魏征道:“這樣下去萬萬不行,臣以爲還得想别的辦法。”
“不知魏公有何妙計?”
魏征正容道:“如果不能開源,就隻能節流,請殿下下令,民夫每天的糧食降至一斤半,如此方可多支撐一個月。”
李沐皺了下眉,可知道魏征說得是實話。
“魏公所言甚是,不過每個民夫的口糧都須一家數口分食,冷不丁降了一半,恐怕會引起百姓不滿。”
魏征見李沐猶豫,慨然道:“殿下愛民之心,臣明白。可相比于日後餓死人,節衣縮食恐怕要來得仁慈得多。”
李沐道:“魏公之言有些誇大了吧?隻要撐過一個月,就算朝廷撥糧不至,李沂籌措的糧食也總該到杭州了。”

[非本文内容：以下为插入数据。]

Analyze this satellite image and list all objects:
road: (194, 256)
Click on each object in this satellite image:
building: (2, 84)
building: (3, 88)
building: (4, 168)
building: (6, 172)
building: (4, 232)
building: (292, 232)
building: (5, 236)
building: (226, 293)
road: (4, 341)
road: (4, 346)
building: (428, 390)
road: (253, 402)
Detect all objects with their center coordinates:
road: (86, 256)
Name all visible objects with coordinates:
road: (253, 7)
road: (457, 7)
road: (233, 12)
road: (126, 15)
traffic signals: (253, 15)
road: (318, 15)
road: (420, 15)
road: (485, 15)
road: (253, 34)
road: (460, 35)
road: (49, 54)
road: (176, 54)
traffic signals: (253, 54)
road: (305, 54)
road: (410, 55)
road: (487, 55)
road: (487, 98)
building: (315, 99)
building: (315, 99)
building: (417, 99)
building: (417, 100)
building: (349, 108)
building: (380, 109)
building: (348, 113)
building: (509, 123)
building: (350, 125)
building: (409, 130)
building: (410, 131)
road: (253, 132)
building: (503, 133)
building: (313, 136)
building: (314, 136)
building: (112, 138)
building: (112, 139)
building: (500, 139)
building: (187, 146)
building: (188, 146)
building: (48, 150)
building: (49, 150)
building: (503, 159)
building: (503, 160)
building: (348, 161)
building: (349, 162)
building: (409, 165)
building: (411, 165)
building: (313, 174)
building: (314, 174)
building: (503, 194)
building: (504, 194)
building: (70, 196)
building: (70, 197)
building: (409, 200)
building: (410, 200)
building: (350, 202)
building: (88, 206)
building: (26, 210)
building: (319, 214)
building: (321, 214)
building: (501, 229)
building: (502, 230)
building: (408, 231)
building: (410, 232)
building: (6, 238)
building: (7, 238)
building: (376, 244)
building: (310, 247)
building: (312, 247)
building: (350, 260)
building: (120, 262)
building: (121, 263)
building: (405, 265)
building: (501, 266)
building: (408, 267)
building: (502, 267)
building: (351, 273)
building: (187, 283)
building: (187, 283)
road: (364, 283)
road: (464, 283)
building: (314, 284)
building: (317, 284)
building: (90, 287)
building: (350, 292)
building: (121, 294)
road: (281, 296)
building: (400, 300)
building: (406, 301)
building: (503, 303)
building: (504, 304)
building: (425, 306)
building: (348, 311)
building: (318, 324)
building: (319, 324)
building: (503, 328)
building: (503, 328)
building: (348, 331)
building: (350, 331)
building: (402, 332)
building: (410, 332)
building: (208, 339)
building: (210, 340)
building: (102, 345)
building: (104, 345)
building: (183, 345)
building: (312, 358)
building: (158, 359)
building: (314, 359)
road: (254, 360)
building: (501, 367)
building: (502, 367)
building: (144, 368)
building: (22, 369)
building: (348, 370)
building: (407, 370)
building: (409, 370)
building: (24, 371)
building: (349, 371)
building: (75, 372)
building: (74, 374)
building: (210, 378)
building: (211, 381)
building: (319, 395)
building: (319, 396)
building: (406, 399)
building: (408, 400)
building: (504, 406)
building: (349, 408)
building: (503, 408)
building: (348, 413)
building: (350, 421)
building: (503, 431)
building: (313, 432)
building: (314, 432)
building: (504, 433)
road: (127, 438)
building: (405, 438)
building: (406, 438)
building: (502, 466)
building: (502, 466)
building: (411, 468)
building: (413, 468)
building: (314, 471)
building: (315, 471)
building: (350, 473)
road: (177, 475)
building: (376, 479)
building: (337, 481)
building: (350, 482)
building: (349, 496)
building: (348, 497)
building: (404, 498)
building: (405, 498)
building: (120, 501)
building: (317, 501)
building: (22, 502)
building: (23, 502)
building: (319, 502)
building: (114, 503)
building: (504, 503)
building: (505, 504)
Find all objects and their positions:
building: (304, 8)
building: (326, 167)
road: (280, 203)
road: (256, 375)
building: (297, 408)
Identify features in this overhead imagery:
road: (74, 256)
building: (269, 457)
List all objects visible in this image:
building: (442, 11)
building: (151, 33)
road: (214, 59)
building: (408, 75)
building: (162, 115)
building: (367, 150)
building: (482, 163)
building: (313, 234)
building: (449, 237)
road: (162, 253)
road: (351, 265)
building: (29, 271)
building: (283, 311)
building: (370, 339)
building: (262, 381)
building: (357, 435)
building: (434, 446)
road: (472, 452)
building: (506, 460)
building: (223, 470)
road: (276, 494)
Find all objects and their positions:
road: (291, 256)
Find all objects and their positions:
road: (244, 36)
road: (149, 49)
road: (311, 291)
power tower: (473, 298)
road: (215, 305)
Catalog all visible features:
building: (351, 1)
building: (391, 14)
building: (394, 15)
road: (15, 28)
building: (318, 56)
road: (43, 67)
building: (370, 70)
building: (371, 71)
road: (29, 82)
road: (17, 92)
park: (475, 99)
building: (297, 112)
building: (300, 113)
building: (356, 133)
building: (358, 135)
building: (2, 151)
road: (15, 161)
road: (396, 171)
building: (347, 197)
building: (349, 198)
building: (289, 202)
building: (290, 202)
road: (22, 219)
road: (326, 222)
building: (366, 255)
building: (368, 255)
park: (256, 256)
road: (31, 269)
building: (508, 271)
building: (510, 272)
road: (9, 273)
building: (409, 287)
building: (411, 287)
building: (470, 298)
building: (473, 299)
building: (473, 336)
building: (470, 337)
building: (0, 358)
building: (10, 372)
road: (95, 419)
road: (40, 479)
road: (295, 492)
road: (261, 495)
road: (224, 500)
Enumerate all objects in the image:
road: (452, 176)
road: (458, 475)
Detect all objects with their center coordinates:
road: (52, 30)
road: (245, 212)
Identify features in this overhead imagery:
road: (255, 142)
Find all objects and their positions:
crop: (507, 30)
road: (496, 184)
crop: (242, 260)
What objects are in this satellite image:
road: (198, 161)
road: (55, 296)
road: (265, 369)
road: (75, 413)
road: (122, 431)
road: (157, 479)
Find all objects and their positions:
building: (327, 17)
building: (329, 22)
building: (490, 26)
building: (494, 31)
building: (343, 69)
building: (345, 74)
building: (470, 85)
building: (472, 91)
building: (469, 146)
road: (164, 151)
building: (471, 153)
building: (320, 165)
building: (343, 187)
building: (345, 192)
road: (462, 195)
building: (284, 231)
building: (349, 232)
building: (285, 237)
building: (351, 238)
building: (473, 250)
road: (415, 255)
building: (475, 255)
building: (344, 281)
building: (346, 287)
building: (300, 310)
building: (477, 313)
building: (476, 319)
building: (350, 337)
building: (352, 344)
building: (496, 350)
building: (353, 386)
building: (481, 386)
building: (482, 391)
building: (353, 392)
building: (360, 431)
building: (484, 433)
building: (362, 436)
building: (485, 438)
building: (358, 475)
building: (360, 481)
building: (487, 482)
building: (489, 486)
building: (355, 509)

魏征冷笑道:“殿下想當然了,臣可以保證,不管是李沂的糧還是朝廷的糧,都不可能一個月到達杭州。”
李沐一怔,問道:“魏公此話何意?”
“殿下怕是忘記了,朝中還有長孫無忌。”
李沐心中一凜,可随即心神一松,道:“長孫無忌不會拿江南數州百姓『性』命來向我報複吧?要知道,這可是重罪。就算朝廷指望不上,李沂總不會背叛我吧。”
魏征道:“長孫無忌自然不會公然阻撓朝廷赈災,可如果因京城也缺糧或者運河突然堵塞等等理由,阻撓洛口倉糧食南下,這總做得到吧。”
李沐心裏開始發冷。
“臣自然相信李沂對殿下的忠心,可如果真是運河不通,恐怕李沂也無法應對吧?畢竟李沂神機右衛戍京畿,對千裏運河也是鞭長莫及。”
李沐聞言心裏一下子涼透了。
他明白魏征說得不是不可能,以長孫無忌的能耐,長長運河所經數十州中,隻要控制住那麽兩、三州,就足以阻擋赈災糧南下。而事後,當地官員最多是擔個監管不力的名頭,罰俸罷了,了不起降職是極限。
魏征見李沐如此神情,勸解道:“殿下寬心,這隻是臣猜測之言,或許殿下去信得早,李沂已經籌糧南下,長孫無忌一時來不及阻攔,也不無可能。”
李沐點點頭道:“這種可能确實存在,可數量就不會大了,要知道,短時間籌措近百萬斤糧食,這不可能不被長孫無忌察覺,甚至會驚動皇上。這一點,是我有失考慮,當時應該令李沂分成數次籌措糧食,分幾次運往江南。”
“殿下還得另想他法,臣估算着這次大旱短時間無法平息,江南東道恐怕都會受到波及,到時就算杭州百姓因官府以工代赈,勉強可以度日,可四處聞訊而來的難民,如何安置?”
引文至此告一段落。